A less conservative method to adjust for familywise error rate in neuropsychological research: the Holm's sequential Bonferroni procedure.

BACKGROUND

The traditional Bonferroni method is a commonly used post hoc hypothesis test to adjust for familywise error rate inflation; however, a less well-known derivative of this test, the Holm's sequential procedure, provides an alternative method for familywise error rate correction. This less conservative approach is particularly relevant to studies investigating neuropsychological functioning because of the extent to which neuropsychological datasets tend to include interrelated outcome measures, reducing the relevance of the universal null hypothesis assumption, on which the traditional Bonferroni method relies.

METHODS

Mathematical illustrations demonstrating how to compute the two adjustments are provided.

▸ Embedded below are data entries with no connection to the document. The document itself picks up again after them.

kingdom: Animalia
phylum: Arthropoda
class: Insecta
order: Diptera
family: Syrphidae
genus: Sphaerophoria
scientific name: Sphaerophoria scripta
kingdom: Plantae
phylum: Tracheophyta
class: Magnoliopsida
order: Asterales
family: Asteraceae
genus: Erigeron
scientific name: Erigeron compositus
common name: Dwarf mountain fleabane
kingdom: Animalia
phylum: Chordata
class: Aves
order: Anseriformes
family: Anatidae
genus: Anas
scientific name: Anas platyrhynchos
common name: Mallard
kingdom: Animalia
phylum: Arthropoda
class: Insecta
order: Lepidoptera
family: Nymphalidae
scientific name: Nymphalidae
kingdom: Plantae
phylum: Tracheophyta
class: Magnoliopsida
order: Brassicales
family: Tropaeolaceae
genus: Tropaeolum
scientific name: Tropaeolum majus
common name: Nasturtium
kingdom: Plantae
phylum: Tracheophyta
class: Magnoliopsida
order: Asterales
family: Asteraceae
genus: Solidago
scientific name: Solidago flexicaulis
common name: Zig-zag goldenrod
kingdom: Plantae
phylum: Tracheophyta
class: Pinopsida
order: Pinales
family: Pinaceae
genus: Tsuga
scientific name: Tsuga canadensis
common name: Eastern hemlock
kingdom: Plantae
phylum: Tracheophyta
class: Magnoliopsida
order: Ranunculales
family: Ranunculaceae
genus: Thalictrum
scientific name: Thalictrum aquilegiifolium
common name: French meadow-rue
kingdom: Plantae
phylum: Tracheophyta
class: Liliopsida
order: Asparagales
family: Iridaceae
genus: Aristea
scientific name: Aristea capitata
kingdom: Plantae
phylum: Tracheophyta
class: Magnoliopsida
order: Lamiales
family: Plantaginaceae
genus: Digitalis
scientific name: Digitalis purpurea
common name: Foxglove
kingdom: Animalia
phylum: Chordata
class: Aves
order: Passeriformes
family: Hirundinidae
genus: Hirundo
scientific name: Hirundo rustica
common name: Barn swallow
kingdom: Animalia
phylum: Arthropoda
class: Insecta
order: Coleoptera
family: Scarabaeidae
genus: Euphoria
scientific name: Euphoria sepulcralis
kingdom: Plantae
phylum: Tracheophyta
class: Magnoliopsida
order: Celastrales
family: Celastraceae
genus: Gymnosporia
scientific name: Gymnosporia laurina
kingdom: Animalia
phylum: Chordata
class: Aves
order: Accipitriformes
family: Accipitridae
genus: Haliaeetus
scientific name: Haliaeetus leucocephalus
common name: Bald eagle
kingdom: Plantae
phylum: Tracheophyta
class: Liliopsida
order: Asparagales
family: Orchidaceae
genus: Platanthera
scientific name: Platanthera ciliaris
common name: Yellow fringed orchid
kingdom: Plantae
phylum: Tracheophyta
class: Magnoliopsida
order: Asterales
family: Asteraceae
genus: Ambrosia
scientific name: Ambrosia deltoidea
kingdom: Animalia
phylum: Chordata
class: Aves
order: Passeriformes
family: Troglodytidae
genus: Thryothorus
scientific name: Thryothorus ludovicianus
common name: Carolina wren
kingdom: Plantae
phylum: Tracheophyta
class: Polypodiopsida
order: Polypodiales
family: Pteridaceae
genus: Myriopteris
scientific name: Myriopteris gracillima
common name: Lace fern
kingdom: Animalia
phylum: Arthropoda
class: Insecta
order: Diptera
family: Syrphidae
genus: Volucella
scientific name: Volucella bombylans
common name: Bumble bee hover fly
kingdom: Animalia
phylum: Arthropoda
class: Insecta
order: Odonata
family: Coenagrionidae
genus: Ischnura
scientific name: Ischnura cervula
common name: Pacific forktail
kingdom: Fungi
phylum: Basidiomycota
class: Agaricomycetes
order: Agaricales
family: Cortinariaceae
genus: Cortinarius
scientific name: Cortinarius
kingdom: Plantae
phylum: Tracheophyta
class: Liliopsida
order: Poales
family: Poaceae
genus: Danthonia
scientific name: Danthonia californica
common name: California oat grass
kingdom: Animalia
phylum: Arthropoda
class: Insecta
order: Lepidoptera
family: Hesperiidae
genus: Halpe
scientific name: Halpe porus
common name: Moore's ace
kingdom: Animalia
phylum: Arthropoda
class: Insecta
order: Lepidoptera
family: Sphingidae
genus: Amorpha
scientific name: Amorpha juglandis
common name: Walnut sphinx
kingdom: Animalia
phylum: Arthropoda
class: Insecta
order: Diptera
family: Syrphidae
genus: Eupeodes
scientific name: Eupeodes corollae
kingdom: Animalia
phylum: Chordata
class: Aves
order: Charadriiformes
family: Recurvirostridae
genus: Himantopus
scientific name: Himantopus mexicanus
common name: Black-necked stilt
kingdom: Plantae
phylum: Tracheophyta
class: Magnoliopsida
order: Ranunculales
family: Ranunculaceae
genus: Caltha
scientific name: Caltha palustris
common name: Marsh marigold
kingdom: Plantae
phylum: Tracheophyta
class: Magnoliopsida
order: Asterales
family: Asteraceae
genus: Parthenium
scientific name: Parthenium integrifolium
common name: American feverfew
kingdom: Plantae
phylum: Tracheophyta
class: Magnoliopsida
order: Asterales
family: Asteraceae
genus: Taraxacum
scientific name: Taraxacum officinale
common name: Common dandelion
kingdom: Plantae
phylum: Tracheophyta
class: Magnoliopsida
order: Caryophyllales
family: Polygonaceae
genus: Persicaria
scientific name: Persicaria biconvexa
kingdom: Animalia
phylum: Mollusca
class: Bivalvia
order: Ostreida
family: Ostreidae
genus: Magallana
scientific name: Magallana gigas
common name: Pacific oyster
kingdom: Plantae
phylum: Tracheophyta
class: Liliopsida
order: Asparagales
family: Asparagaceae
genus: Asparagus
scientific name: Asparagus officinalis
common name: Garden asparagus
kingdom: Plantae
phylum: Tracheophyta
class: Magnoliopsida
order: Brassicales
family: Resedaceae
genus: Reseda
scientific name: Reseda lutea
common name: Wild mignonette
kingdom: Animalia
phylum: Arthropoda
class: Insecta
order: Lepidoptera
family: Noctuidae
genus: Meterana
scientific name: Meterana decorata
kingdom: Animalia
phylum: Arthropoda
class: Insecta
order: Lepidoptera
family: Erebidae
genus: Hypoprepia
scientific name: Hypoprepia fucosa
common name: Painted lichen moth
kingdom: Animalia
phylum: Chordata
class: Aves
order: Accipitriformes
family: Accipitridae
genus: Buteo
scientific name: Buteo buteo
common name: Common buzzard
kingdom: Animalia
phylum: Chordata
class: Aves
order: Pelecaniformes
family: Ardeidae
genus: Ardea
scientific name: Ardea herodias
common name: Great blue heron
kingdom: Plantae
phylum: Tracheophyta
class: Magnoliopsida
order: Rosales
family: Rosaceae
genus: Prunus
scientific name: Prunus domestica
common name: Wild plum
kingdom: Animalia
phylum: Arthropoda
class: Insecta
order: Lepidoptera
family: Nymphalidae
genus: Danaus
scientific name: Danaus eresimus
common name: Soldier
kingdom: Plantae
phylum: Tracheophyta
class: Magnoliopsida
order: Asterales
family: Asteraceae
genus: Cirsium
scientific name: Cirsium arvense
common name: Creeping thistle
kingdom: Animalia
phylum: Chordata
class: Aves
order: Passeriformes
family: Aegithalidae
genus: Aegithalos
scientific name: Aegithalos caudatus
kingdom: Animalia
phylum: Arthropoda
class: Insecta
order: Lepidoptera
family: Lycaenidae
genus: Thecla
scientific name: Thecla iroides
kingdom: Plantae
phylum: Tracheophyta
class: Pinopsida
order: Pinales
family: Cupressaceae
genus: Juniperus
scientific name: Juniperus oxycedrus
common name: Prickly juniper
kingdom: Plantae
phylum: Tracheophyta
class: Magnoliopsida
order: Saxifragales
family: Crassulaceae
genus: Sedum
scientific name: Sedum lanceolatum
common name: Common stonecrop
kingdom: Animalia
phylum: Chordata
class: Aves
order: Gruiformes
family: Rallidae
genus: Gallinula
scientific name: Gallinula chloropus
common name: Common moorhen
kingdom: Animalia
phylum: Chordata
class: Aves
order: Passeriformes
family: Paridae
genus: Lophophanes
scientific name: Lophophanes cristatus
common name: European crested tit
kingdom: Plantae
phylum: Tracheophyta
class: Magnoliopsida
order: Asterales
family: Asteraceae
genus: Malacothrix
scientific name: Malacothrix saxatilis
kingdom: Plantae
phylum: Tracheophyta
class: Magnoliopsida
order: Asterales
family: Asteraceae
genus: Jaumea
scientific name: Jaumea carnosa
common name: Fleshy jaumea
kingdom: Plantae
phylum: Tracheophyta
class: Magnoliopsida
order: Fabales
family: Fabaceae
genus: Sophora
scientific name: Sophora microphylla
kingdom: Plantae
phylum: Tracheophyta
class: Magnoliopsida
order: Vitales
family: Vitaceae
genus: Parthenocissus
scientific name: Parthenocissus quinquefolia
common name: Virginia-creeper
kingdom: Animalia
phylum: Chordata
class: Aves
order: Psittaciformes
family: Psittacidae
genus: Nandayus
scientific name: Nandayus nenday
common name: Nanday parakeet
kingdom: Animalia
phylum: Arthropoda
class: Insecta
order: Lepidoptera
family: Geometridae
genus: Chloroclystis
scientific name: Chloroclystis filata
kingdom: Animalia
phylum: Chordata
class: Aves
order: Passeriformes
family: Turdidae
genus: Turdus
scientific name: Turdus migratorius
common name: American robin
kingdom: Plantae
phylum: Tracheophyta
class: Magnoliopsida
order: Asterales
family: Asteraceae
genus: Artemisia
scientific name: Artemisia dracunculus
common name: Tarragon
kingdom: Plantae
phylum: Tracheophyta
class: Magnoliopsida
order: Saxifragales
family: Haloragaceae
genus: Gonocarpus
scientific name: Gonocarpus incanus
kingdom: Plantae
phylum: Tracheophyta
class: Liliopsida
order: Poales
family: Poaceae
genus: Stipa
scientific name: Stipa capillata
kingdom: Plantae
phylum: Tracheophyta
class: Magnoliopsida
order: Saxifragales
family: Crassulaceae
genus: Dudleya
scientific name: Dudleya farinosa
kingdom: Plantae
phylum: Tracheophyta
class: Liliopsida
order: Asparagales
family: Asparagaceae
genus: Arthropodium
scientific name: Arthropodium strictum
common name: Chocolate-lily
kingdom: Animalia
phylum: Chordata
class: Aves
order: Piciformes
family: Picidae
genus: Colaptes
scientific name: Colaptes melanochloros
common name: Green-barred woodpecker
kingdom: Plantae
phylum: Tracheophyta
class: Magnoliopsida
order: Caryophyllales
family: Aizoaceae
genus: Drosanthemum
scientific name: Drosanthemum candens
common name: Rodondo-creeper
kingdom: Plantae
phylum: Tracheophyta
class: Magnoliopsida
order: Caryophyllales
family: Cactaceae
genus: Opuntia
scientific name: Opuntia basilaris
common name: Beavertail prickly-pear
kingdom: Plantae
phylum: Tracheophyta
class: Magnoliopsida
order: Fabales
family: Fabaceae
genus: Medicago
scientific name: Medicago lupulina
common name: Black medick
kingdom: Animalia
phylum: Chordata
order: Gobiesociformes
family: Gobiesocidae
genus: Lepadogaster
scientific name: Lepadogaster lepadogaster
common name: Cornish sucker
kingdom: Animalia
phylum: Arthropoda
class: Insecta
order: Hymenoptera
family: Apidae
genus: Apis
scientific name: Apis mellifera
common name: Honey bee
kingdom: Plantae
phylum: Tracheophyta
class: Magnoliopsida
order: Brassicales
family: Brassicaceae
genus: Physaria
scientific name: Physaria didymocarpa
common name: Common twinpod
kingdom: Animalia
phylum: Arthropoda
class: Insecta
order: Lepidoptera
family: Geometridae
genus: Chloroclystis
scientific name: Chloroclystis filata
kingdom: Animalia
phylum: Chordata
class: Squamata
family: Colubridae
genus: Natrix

The two methods are compared using a simple hypothetical dataset.

RESULTS

By using the divisors (n - j + 1) in lieu of n, Holm's sequential procedure is guaranteed to never reject fewer hypotheses than the traditional Bonferroni adjustment.

CONCLUSIONS

The Holm's sequential procedure corrects for Type I error as effectively as the traditional Bonferroni method while retaining more statistical power. Although the Holm's sequential procedure is more complicated to compute than the traditional Bonferroni method, the Holm's sequential procedure may be a more appropriate method for adjusting familywise error rate inflation in many types of neuropsychological research.